Kamel asked Blais if the directive put the focus on hospitals, and not enough on CHSLDs.

"On Jan. 28, we didn't know that [the virus] could affect elderly people," the minister responded.

Blais said it was not until March 9 that she became aware of the danger the virus posed to seniors, after receiving that information from the World Health Organization.

"There was no one that believed that it was going to affect living environments [like long-term care and seniors' homes]. We thought it was going to affect hospitals," she testified.

Pascal Poinlane/Radio-Canada
Pascal Poinlane/Radio-Canada

Kamel repeatedly asked Blais if the government only began putting the focus on long-term care facilities on March 9.

"We didn't prepare CHSLDs as we prepared hospitals," the minister eventually answered. She said staffing shortfalls and the lack of protective equipment for those working in long-term care institutions exacerbated the dangers posed by COVID-19.

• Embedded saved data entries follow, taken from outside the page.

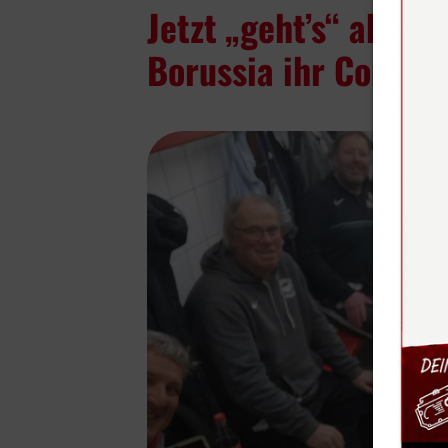
Jetzt „geht’s“ ab: L
Borussia ihr Comeb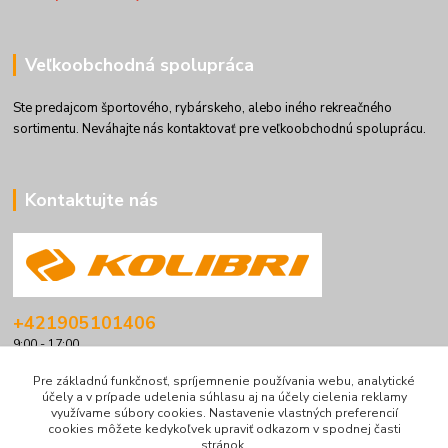
Veľkoobchodná spolupráca
Ste predajcom športového, rybárskeho, alebo iného rekreačného
sortimentu. Neváhajte nás kontaktovať pre veľkoobchodnú spoluprácu.
Kontaktujte nás
+421905101406
9:00 - 17:00
info@kolibriboats.sk
Pre základnú funkčnosť, spríjemnenie používania webu, analytické
účely a v prípade udelenia súhlasu aj na účely cielenia reklamy
využívame súbory cookies. Nastavenie vlastných preferencií
cookies môžete kedykoľvek upraviť odkazom v spodnej časti
stránok.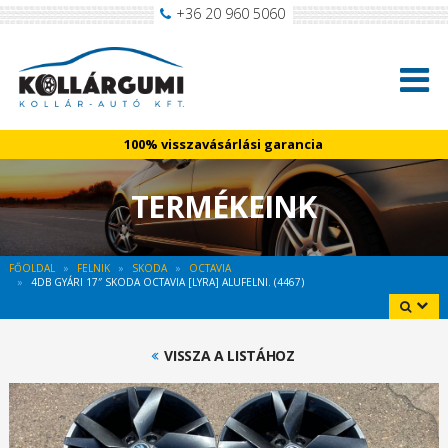
+36 20 960 5060
100% visszavásárlási garancia
TERMÉKEINK
FŐOLDAL
FELNIK
SKODA
OCTAVIA
4DB GYÁRI 17″ SKODA OCTAVIA [LYRA] ALUFELNI. (4467)
VISSZA A LISTÁHOZ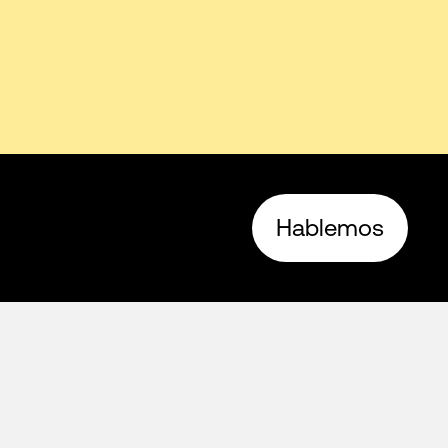
Hablemos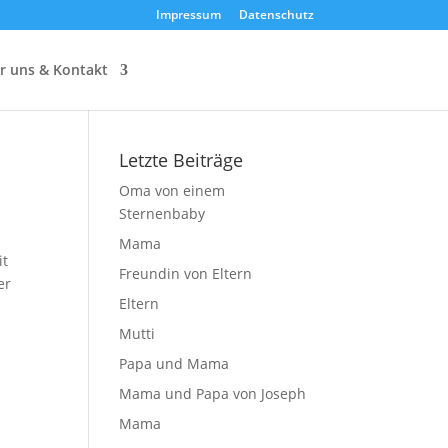
Impressum
Datenschutz
r uns & Kontakt
Letzte Beiträge
Oma von einem
Sternenbaby
Mama
it
Freundin von Eltern
er
Eltern
Mutti
Papa und Mama
Mama und Papa von Joseph
Mama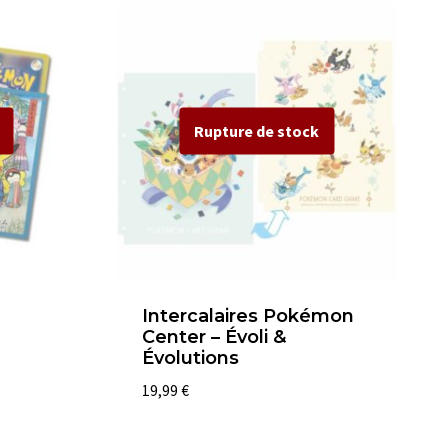
Intercalaires Pokémon
Center – Évoli &
Évolutions
19,99
€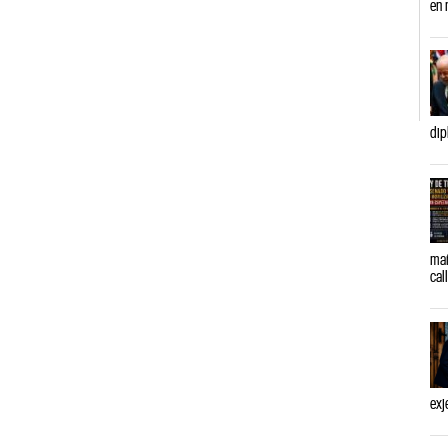
en 
dip
mañ
cal
exj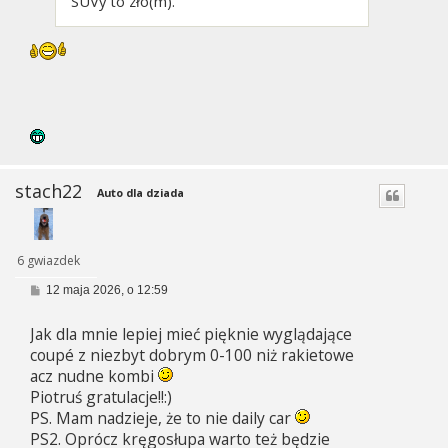
SUVy to zło(m).
stach22
Auto dla dziada
6 gwiazdek
P
12 maja 2026, o 12:59
o
s
Jak dla mnie lepiej mieć pięknie wyglądające
t
coupé z niezbyt dobrym 0-100 niż rakietowe
acz nudne kombi
Piotruś gratulacje!!:)
PS. Mam nadzieje, że to nie daily car
PS2. Oprócz kręgosłupa warto też będzie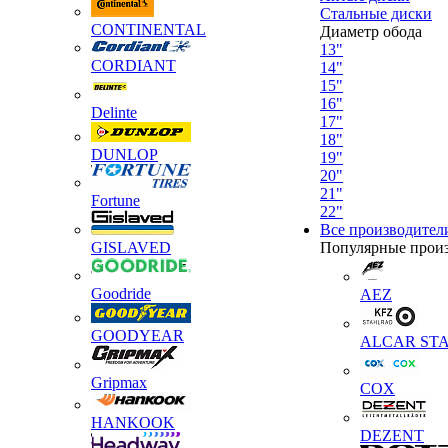
Стальные диски
CONTINENTAL
Диаметр обода
13"
CORDIANT
14"
15"
16"
Delinte
17"
18"
DUNLOP
19"
20"
21"
Fortune
22"
Все производител
GISLAVED
Популярные прои
Goodride
AEZ
GOODYEAR
ALCAR STA
Gripmax
COX
HANKOOK
DEZENT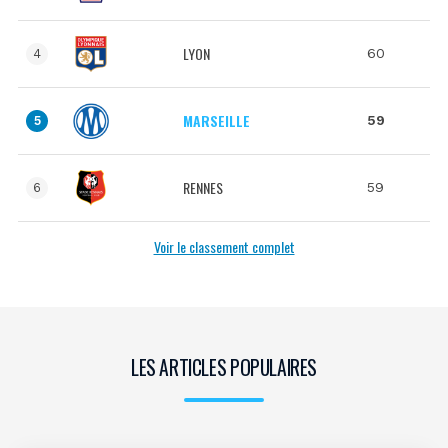
LYON
60
4
MARSEILLE
59
5
RENNES
59
6
Voir le classement complet
LES ARTICLES POPULAIRES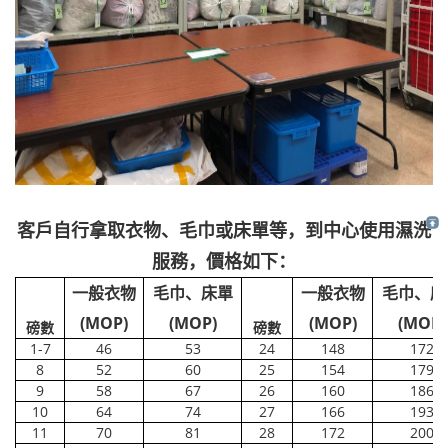
客戶自行拿取衣物、毛巾或床單等，到中心使用濕洗
服務，價格如下：
一般衣物
毛巾、床單
一般衣物
毛巾、床
(MOP)
(MOP)
(MOP)
(MOP)
磅數
磅數
1-7
46
53
24
148
172
8
52
60
25
154
179
9
58
67
26
160
186
10
64
74
27
166
193
11
70
81
28
172
200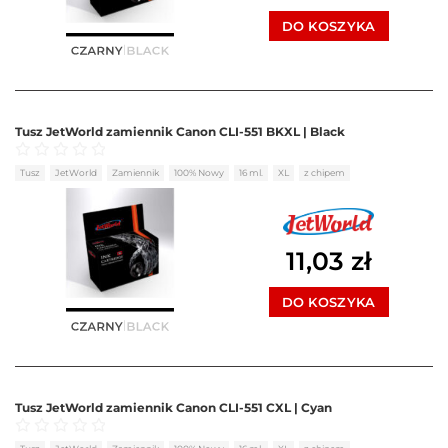
DO KOSZYKA
Tusz JetWorld zamiennik Canon CLI-551 BKXL | Black
Oceniono
0
na 5
Tusz
JetWorld
Zamiennik
100% Nowy
16 ml.
XL
z chipem
11,03
zł
DO KOSZYKA
Tusz JetWorld zamiennik Canon CLI-551 CXL | Cyan
Oceniono
0
na 5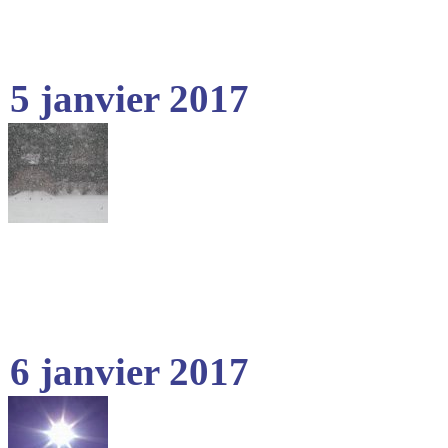
5 janvier 2017
6 janvier 2017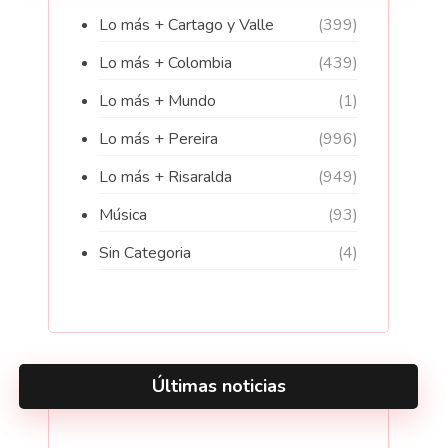
Lo más + Cartago y Valle
(399)
Lo más + Colombia
(439)
Lo más + Mundo
(1)
Lo más + Pereira
(996)
Lo más + Risaralda
(949)
Música
(93)
Sin Categoria
(4)
Últimas noticias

"The blind spot with CHSLDs didn't start with the pandemic," Blais said.

Contradicts Arruda

Blais's testimony stands in sharp contrast to what Dr. Horacio Arruda told the inquiry last fall.

The former provincial public health director, who resigned last Monday, testified in November that he had had internal discussions about the possible risks COVID-19 could pose to seniors in long-term care as early as January and February 2020.

Kamel found Arruda's statement to be problematic, considering the sheer volume of witness testimony before the inquiry regarding the lack of pandemic preparation in CHSLDs.

On Friday, Blais was shown an internal note sent by Quebec Public Health, dated Feb. 7, 2020, which explained that the coronavirus put seniors at risk.

Blais said she had never seen that note and was unaware of its existence.

Backtracks on comments about Legault

Blais's comments regarding the lack of preparation in CHSLDs mirror what she told Radio-Canada in 2020.

Asked in that interview if she thought she had enough power to act within the Health Ministry, she appeared to suggest Premier François Legault limited her ability to protect seniors.

Ivanoh Demers/Radio-Canada
Ivanoh Demers/Radio-Canada

"Power is extremely relative. Power is what the premier gives you. It's the premier who has the power," she said at the time. "He is the one who decides the direction and what he wants to do with his government. So what does that mean, power?"

On Friday, the minister attempted to clarify her earlier comments, saying the crisis in long-term care facilities was still unfolding at the time of that interview, and she was still experiencing "extreme emotions."

"I hadn't taken the necessary steps back," she told the coroner. "That interview does not reflect the objectivity that I have today."

The coroner said she understood that the minister needs to show loyalty toward her political party.

'We were at war'

Blais was originally supposed to appear last fall, but her testimony was delayed because she was on sick leave.

On Friday, Blais offered her condolences to families who lost loved ones during the pandemic.

"I was in the front row, in a way, of what happened. I am part of your investigation," she told the coroner. "I believe that you are conducting a fundamental investigation for the improvement of care."

Blais said officials and staff across the provincial government worked tirelessly to protect Quebecers from the coronavirus.

"Seven days a week, almost 24 hours a day, these people spared no effort, [they sacrificed] their health, they put their families aside, and worked hard to save lives," she said.

"That's what it was in the end. We were at war, and we were saving lives."

Blais also said long-term care facilities had had experience with managing outbreaks prior to the pandemic.

Witness testimony at the inquiry was supposed to have wrapped up by now.

Kamel added extra witnesses this week in order to find what she calls the "missing puzzle piece" regarding the province's plan to protect long-term care settings from the coronavirus.

In a scathing report released last fall, Quebec's ombudsman found it took the government weeks to react to the crisis in long-term care homes, where most of the deaths during the first wave took place.

Martin Simard, a Health Ministry bureaucrat, began testifying on Friday afternoon. He'll face questions on Monday.